El cine de mediados del siglo pasado nos dejó verdaderas obras maestras en el cine negro, pero incluso las producciones más modestas, como este Poder invisible (1951), brillan hoy con especial fuerza, por un lado porque son películas hechas con sentido común, apoyadas en guiones sólidos e inteligentes, y por otra parte porque en comparación con el cine actual, resultan verdaderas joyas.
Poder invisible se sustenta con un argumento tan inteligentemente trabado como un reloj de precisión.
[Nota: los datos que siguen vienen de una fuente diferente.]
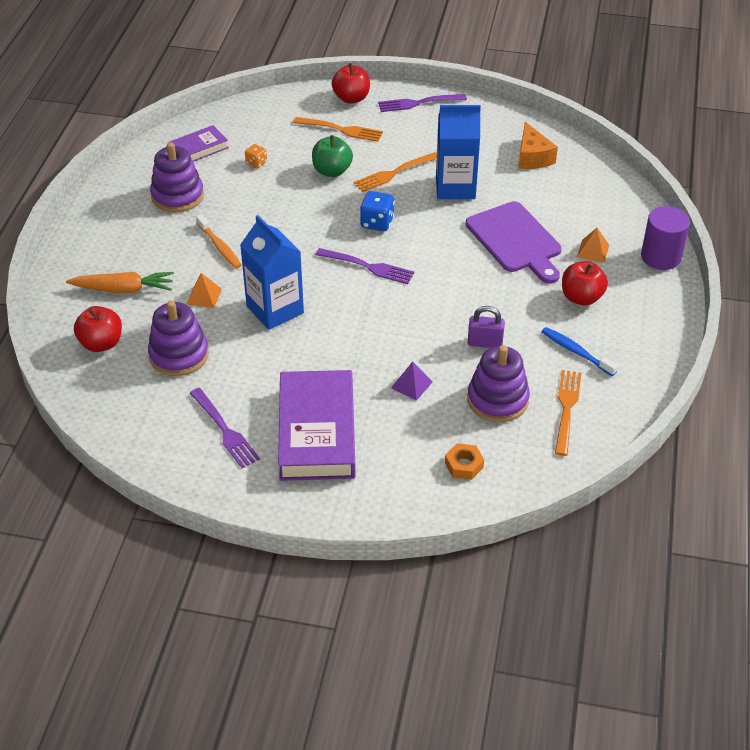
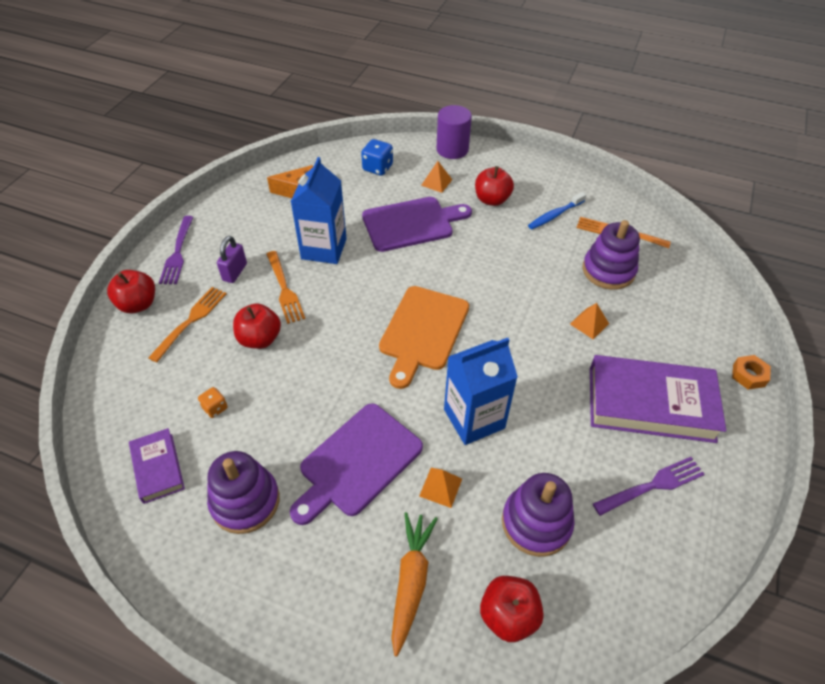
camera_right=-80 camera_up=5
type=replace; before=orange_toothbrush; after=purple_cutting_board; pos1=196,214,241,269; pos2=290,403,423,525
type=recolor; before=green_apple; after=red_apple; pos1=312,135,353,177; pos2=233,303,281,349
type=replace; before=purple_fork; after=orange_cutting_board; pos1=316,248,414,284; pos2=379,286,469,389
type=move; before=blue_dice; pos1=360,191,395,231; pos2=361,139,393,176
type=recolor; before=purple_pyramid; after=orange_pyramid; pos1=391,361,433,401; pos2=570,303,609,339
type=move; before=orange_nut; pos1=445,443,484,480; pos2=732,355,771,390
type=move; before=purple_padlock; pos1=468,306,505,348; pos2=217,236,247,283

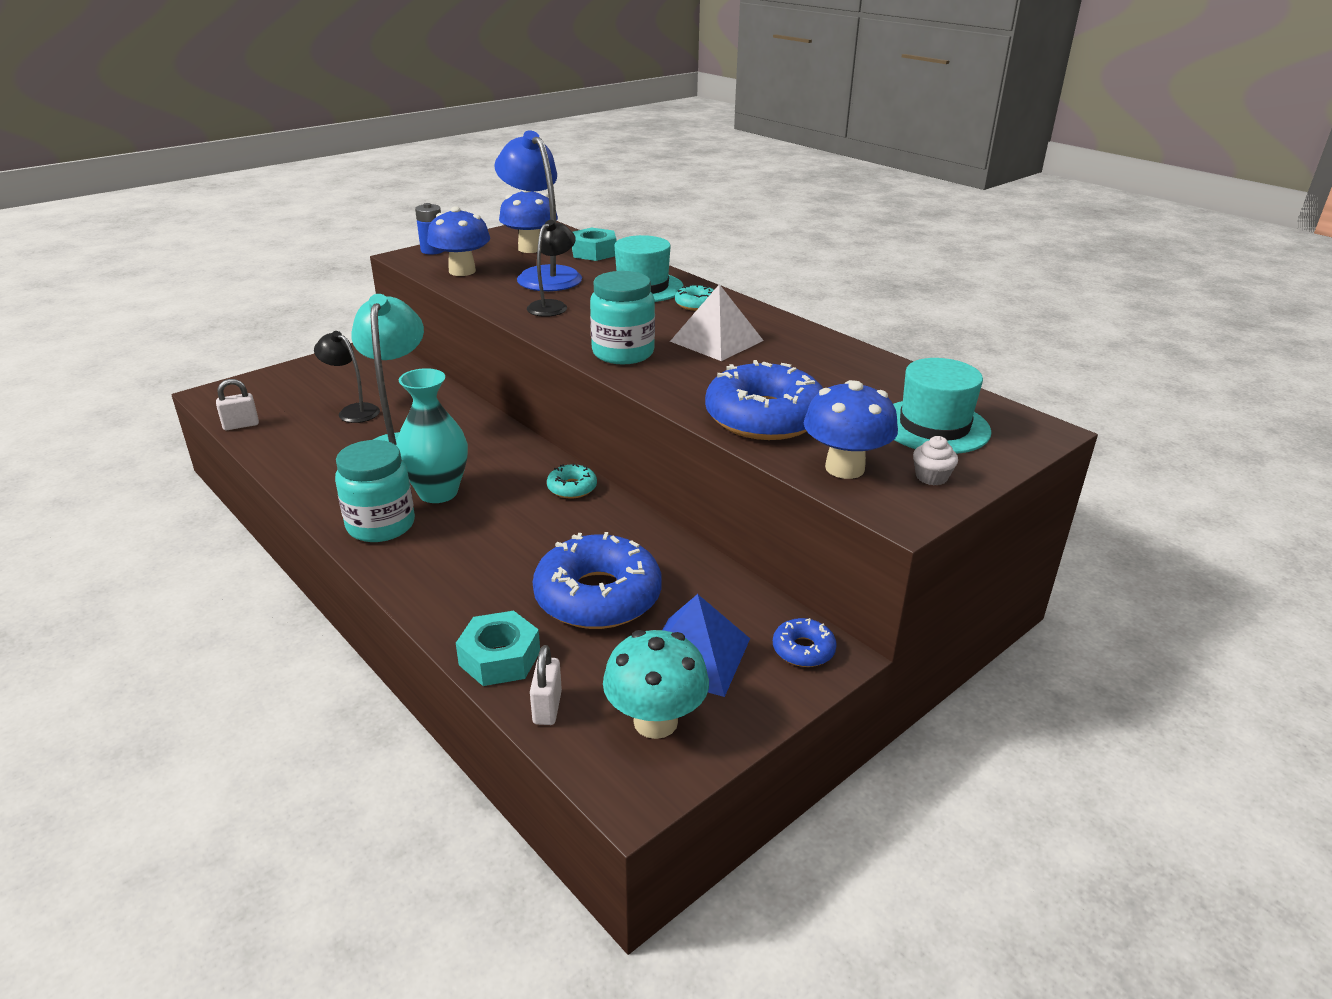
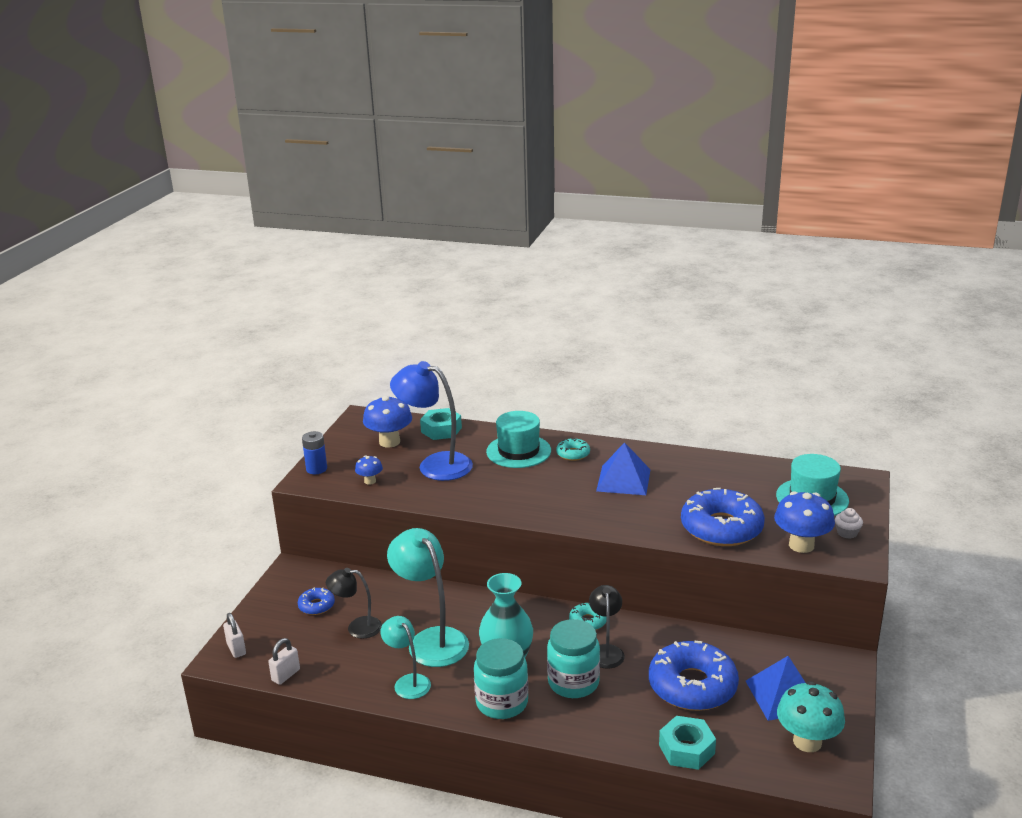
camera_right=-30 camera_up=-5
type=resize; before=blue_mushroom; pos1=427,206,490,276; pos2=355,456,383,485; scale=0.53
type=move; before=black_lamp; pos1=527,220,576,317; pos2=589,585,625,669
type=move; before=white_padlock; pos1=530,645,562,725; pos2=223,613,246,658
type=move; before=turquoise_jar; pos1=590,271,655,364; pos2=547,619,600,698
type=recolor; before=white_pyramid; after=blue_pyramid; pos1=670,284,764,361; pos2=596,442,651,495
type=move; before=blue_donut; pos1=773,618,837,667; pos2=298,587,335,615
type=insert; after=turquoise_lamp; pos2=380,616,431,699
La historia nos lleva a las mafias de los muelles y cómo no dudan en matar a cualquiera que pueda poner en peligro su imperio, ya sea un testigo o un policía. Al frente de esa mafia se encuentra una persona misteriosa de la que nadie parece saber mucho y es a ese individuo al que Damico tiene que descubrir, pues es el asesino que se burló de él utilizando la placa del policía al que poco antes había asesinado.
Así que nuestro protagonista se hace pasar por un trabajador más de los muelles y empieza a indagar, descubriendo un mundo cerrado, misterioso y peligroso. Y es entonces cuando el guión demuestra su solidez, dejando un puñado de escenas memorables, con una colección de personajes misteriosos, asesinatos, torturas y mentiras que nos mantendrán agarrados a los asientos hasta el mismo desenlace.
Robert Parrish demuestra su oficio concentrándose en los hechos, sin desvíos, de manera que todo sucede a un ritmo preciso, sin tiempos muertos. Es cierto que a veces se atropellan los datos, pero la trama se sigue con facilidad y, al contrario de lo que suele suceder en la actualidad, el guión no juega con los espectadores, es directo, está construido con todo el sentido del mundo y nos deleita con unos giros precisos y momentos realmente logrados.
En especial hay que alabar la calidad de los diálogos, secos, cortantes, inteligentes. Es una de esas películas en que cada frase tiene un interés especial, donde el humor y la dureza van de la mano y sirven para definir a los personajes y su mundo.
Broderick Crawford, que no era una estrella como Bogart, realiza sin embargo un papel que recuerda mucho al del astro de El halcón maltés (John Huston, 1941) y no solo resiste la comparación en plan tipo duro, sino que en muchos aspectos resulta más creíble incluso que el mismo Bogart, tal vez porque no es el típico actor atractivo, sino un tipo grueso que ofrece una imagen fuerte y seca y además su interpretación resulta perfecta.